Implementation of the Emulator-based Component Analysis
Anton Vladyka, Eemeli A. Eronen, Johannes Niskanen
TL;DR
This work presents a PyTorch-powered implementation of emulator-based component analysis (ECA), a projection-pursuit framework for solving ill-posed nonlinear inverse problems using a fast forward emulator. ECA identifies an orthogonal basis in input space that maximizes the variance of the emulator-predicted targets, enabling reconstruction of approximate inverse solutions in a reduced subspace via transform, inverse, and reconstruct operations. The implementation provides a reusable Python class with tunable optimization settings, demonstrated on a synthetic forward map $y(\mathbf{x})$ and on NEXAFS spectroscopy data using LMBTR descriptors, achieving robust, interpretable dimension reduction (often with only the first one or two components capturing most variance). The work makes the code and data publicly available, enabling reproducibility and broad application to other ill-posed inverse problems with fast emulators.
Abstract
We present a PyTorch-powered implementation of the emulator-based component analysis used for ill-posed numerical non-linear inverse problems, where an approximate emulator for the forward problem is known. This emulator may be a numerical model, an interpolating function, or a fitting function such as a neural network.

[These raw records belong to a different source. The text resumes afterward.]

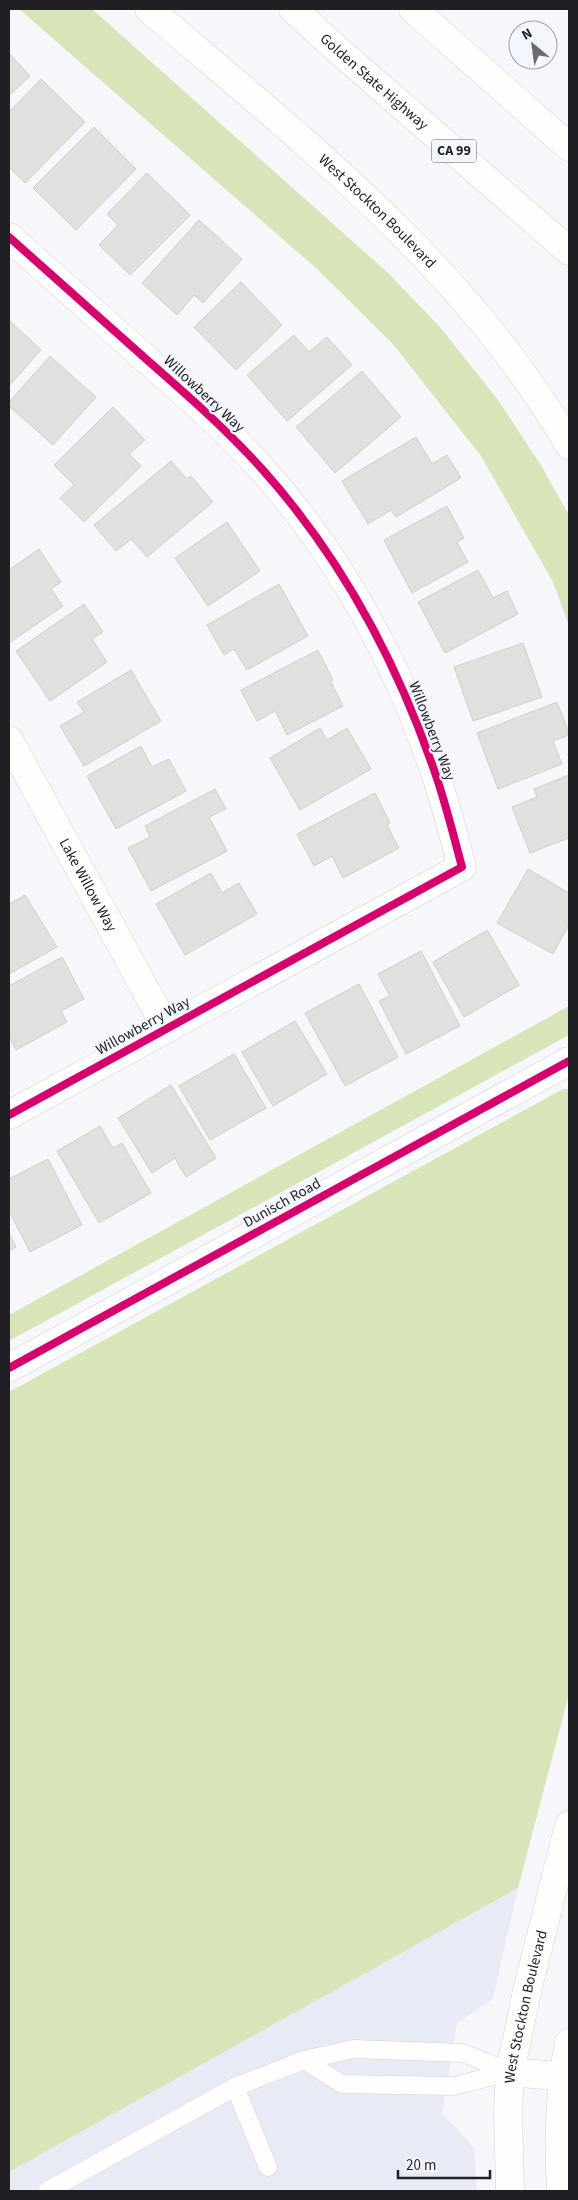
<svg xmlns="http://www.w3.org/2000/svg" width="578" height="2200" font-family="'Source Sans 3',sans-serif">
<rect width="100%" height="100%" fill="#f6f7fb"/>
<path fill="#e8ebf6" d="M518,1888L493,1999L457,2023L442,2113L474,2148L477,2191H9V2172Z"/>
<path fill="#d8e5b8" d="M19,9H92L388,273L440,327L498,400L542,467L569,515V626L553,582L481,456L392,343L317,269Z
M569,1006V1035L9,1341V1315Z
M563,1089H569V1694L518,1888L9,2172V1392Z"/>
<path fill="#e1e0e0" stroke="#cfcece" d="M9,53L30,76L9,96Z
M41,79L85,122L25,183L9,167V112Z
M94,127L136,169L76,230L33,188Z
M147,173L190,215L130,275L99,245L118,225L107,214Z
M199,220L242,259L203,303L194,295L177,315L142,283Z
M241,282L282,325L236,370L194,327Z
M9,320L41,350L9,386Z
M294,335L309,352L327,337L352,365L287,421L247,375Z
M50,356L96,397L53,445L9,406V402Z
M362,371L401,417L335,473L296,427Z
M113,407L145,440L129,454L141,466L84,522L60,498L74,485L54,465Z
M416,437L432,464L447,455L461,478L396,517L391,510L368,524L342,481Z
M171,461L187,479L191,476L213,502L147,557L131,539L116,551L94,525Z
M447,506L464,538L457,542L468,562L412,593L384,540Z
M227,522L260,571L208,606L175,558Z
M39,549L61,582L51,589L63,606L9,643V570Z
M478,570L493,598L507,591L518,614L445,653L418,602Z
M279,584L308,636L247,670L234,649L224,655L207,625Z
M84,604L103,632L92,639L107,662L50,701L16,651Z
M523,643L542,697L473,721L454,667Z
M318,650L333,680L331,682L343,706L287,735L275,711L257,721L241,690Z
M131,670L161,721L84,766L60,726L84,712L77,702Z
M557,702L569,733V735L553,741L562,764L498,789L477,733Z
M320,728L327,740L347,728L371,769L300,810L270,758Z
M141,746L152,767L169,759L186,791L116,829L87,776Z
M569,775V838L530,853L512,807L537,797L534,789Z
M215,789L226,809L209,817L227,851L151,891L128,848L150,837L145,826Z
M375,793L390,823L387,825L399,848L343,878L332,856L314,866L297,834Z
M528,869L569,893V925L553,954L497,923Z
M211,873L222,893L239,883L257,914L185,955L156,904Z
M25,895L57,947L9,974V904Z
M487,930L519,985L464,1017L433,962Z
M421,951L460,1026L406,1054L379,1001L390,996L378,974Z
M62,957L84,999L61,1011L67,1022L16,1050L9,1036V986Z
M359,984L398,1057L345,1086L305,1013Z
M295,1021L327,1074L273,1106L242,1052Z
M234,1054L266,1108L210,1140L179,1086Z
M171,1085L216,1158L186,1177L175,1158L152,1173L118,1118Z
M100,1126L113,1148L122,1143L151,1193L99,1223L57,1151Z
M48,1159L82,1225L30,1252L9,1211V1179Z
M9,1233L16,1247L9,1251Z"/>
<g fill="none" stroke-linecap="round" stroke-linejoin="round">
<g stroke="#d2d2d5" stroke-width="19">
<path id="lane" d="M304,2060L342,2084L453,2086L510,2072
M235,2087L268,2167
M47,2191L235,2087L304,2060L353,2049L463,2053L510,2072"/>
</g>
<g stroke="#d2d2d5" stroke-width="29">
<g id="street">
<path d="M9,237C55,278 100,318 146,359C186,394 226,429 262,469C339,555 395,658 433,767C445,800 453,834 462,867L9,1115"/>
<path id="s1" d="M9,740L167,1029"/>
<path d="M9,1368L569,1061"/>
<path d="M510,2072L569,2077"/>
</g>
</g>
<g stroke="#d2d2d5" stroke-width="29">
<g id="secondary">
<path id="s2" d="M149,9C303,141 466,267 569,445"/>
<path id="s3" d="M510,2191L508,2112L510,2072L528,1987L569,1825"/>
<path d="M561,2191C558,2142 559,2092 569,2043"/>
</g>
</g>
<g stroke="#d2d2d5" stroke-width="29">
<g id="highway">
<path id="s4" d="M293,9L339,51L569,251"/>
<path d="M413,9L569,147"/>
</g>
</g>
<use href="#lane" stroke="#fefefe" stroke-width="18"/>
<use href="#street" stroke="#fefefe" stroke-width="28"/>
<use href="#secondary" stroke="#fefefe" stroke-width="28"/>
<use href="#highway" stroke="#fefefe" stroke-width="28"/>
<g stroke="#f4f6fd" stroke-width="11">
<path id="cycleway" d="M9,237C55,278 100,318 146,359C186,394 226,429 262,469C339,555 395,658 433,767C445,800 453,834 462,867L9,1115
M9,1368L569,1061"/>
</g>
<use href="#cycleway" stroke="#d6006c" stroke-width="8"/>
</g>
<g text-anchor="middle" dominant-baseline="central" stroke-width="4.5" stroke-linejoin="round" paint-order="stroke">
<rect fill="#f4f6fd" stroke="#5f6064" stroke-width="1" x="431.5" y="139.5" width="45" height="23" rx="4"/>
<g font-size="14" font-weight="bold" fill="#1f2023">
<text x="454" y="151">CA 99</text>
</g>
<g font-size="15" fill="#1f2023" stroke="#f4f6fd">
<text stroke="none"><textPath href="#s4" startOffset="109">Golden State Highway</textPath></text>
<text stroke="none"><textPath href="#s2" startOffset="305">West Stockton Boulevard</textPath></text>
<text transform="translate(204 394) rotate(43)">Willowberry Way</text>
<text transform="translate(432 731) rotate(69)">Willowberry Way</text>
<text stroke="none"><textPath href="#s1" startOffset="165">Lake Willow Way</textPath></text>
<text transform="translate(143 1026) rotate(-29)">Willowberry Way</text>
<text transform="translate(282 1203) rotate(-29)">Dunisch Road</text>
<text stroke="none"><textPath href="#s3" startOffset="186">West Stockton Boulevard</textPath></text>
</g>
</g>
<rect width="578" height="2200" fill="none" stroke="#1f2023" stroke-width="20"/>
<g transform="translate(533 45) rotate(331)"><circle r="24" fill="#f4f6fd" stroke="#9fa0a6"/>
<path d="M0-4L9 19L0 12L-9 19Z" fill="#6a6b6f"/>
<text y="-8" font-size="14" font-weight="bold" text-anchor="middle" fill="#1f2023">N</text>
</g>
<path d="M398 2170v8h92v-8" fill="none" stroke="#1f2023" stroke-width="2.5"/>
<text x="406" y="2170" font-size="15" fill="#1f2023" stroke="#f4f6fd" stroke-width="4" paint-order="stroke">20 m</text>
</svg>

With the help of the emulator and a data set, the method seeks dimensionality reduction by projection in the variable space so that maximal variance of the target (response) values of the data is covered. The obtained basis set for projection in the variable space defines a subspace of the greatest response for the outcome of the forward problem. The method allows for the reconstruction of the coordinates in this subspace for an approximate solution to the inverse problem. We present an example of using the code provided as a Python class.